Nach den insoweit nicht angegriffenen tatsächlichen Feststellungen ereignete sich der Unfall dadurch, daß T. die keine Verkehrsschwierigkeiten bietende Landstraße hinter Pattensen in einer leichten Rechtskurve mit überhöhter Geschwindigkeit befuhr. T. war allerdings nicht berechtigt, diese Fahrt am Steuer seines Volkswagens auszuführen, da er die Fahrprüfung für den Erwerb des Führerscheins der Klasse III nicht bestanden hatte.

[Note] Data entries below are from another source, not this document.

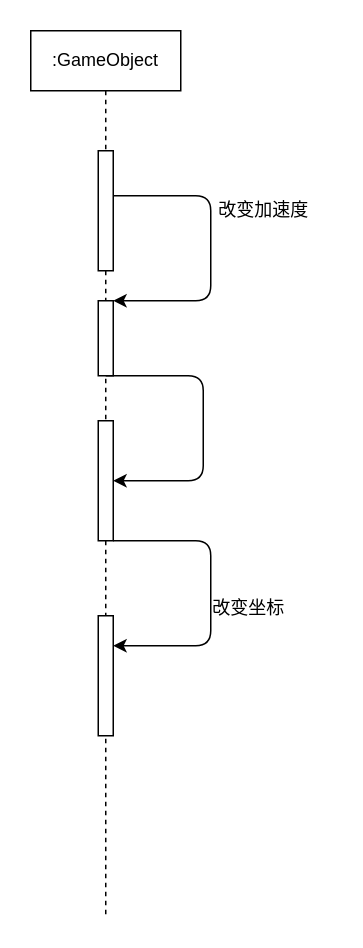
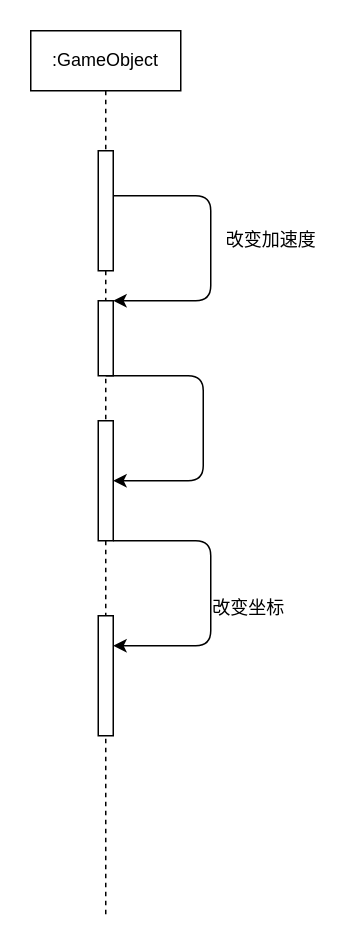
  <mxCell id="0" />
  <mxCell id="1" parent="0" />
  <mxCell id="2" value=":GameObject" style="shape=umlLifeline;perimeter=lifelinePerimeter;whiteSpace=wrap;html=1;container=1;collapsible=0;recursiveResize=0;outlineConnect=0;" vertex="1" parent="1"><mxGeometry x="20" y="20" width="100" height="590" as="geometry" /></mxCell>
  <mxCell id="3" value="" style="html=1;points=[];perimeter=orthogonalPerimeter;" vertex="1" parent="2"><mxGeometry x="45" y="80" width="10" height="80" as="geometry" /></mxCell>
  <mxCell id="4" value="" style="html=1;points=[];perimeter=orthogonalPerimeter;" vertex="1" parent="2"><mxGeometry x="45" y="180" width="10" height="50" as="geometry" /></mxCell>
  <mxCell id="5" style="edgeStyle=none;html=1;" edge="1" parent="2" source="3" target="4"><mxGeometry relative="1" as="geometry"><mxPoint x="120" y="201.143" as="targetPoint" /><Array as="points"><mxPoint x="120" y="110" /><mxPoint x="120" y="180" /></Array></mxGeometry></mxCell>
  <mxCell id="6" value="" style="html=1;points=[];perimeter=orthogonalPerimeter;" vertex="1" parent="2"><mxGeometry x="45" y="390" width="10" height="80" as="geometry" /></mxCell>
  <mxCell id="7" style="edgeStyle=none;html=1;" edge="1" parent="1" target="8"><mxGeometry relative="1" as="geometry"><mxPoint x="70" y="320" as="targetPoint" /><mxPoint x="70" y="250" as="sourcePoint" /><Array as="points"><mxPoint x="135" y="250" /><mxPoint x="135" y="320" /></Array></mxGeometry></mxCell>
  <mxCell id="8" value="" style="html=1;points=[];perimeter=orthogonalPerimeter;" vertex="1" parent="1"><mxGeometry x="65" y="280" width="10" height="80" as="geometry" /></mxCell>
  <mxCell id="9" style="edgeStyle=none;html=1;" edge="1" parent="1"><mxGeometry relative="1" as="geometry"><mxPoint x="75" y="430" as="targetPoint" /><mxPoint x="75" y="360" as="sourcePoint" /><Array as="points"><mxPoint x="140" y="360" /><mxPoint x="140" y="430" /></Array></mxGeometry></mxCell>
- <mxCell id="10" value="改变加速度" style="text;html=1;align=center;verticalAlign=middle;resizable=0;points=[];autosize=1;strokeColor=none;fillColor=none;" vertex="1" parent="1"><mxGeometry x="135" y="125" width="80" height="30" as="geometry" /></mxCell>
+ <mxCell id="10" value="改变加速度" style="text;html=1;align=center;verticalAlign=middle;resizable=0;points=[];autosize=1;strokeColor=none;fillColor=none;" vertex="1" parent="1"><mxGeometry x="140" y="145" width="80" height="30" as="geometry" /></mxCell>
  <mxCell id="11" value="改变坐标" style="text;html=1;align=center;verticalAlign=middle;resizable=0;points=[];autosize=1;strokeColor=none;fillColor=none;" vertex="1" parent="1"><mxGeometry x="130" y="390" width="70" height="30" as="geometry" /></mxCell>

Das Fahren ohne Führerschein erfüllt freilich den Tatbestand des vorsätzlichen Vergehens nach § 24 Abs. 1 Nr. 1 StrVG vom 19. Dezember 1952. Zu den Merkmalen dieses Tatbestandes gehört es jedoch nicht, daß der Fahrer des Kraftfahrzeuges nicht in der Lage ist, dieses ordnungsmäßig zu führen; vielmehr handelt es sich bei dieser Straftat um ein allein an das Nichtbesitzen des Führerscheins geknüpftes Vergehen. Ein ursächlicher Zusammenhang zwischen ihm und den Eintritt des Unfalls besteht nicht. Zu dem Unfall war es nach dem vom LSG festgestellten Sachverhalt nicht dadurch gekommen, daß T. die Fahrprüfung nicht bestanden und demzufolge den Führerschein der Klasse III nicht erhalten hatte, sondern lediglich durch das - keine strafbare Handlung im Sinne des § 557 RVO aF darstellende - schnelle Fahren. Dieses Ergebnis entspricht auch der Regelung des § 542 Abs. 2 RVO aF insofern, als das Fahren ohne Führerschein nicht nur den Tatbestand einer strafbaren Handlung erfüllt, sondern ebenso ein verbotswidriges Verhalten im Sinne dieser Vorschrift ist.
Da nach alledem ein die Entschädigungspflicht der Beklagten begründender Wegeunfall im Sinne des § 543 RVO aF gegeben ist, mußte ihre Revision zurückgewiesen werden (§ 170 Abs. 1 Satz 1 SGG).
Die Kostenentscheidung beruht auf § 193 SGG.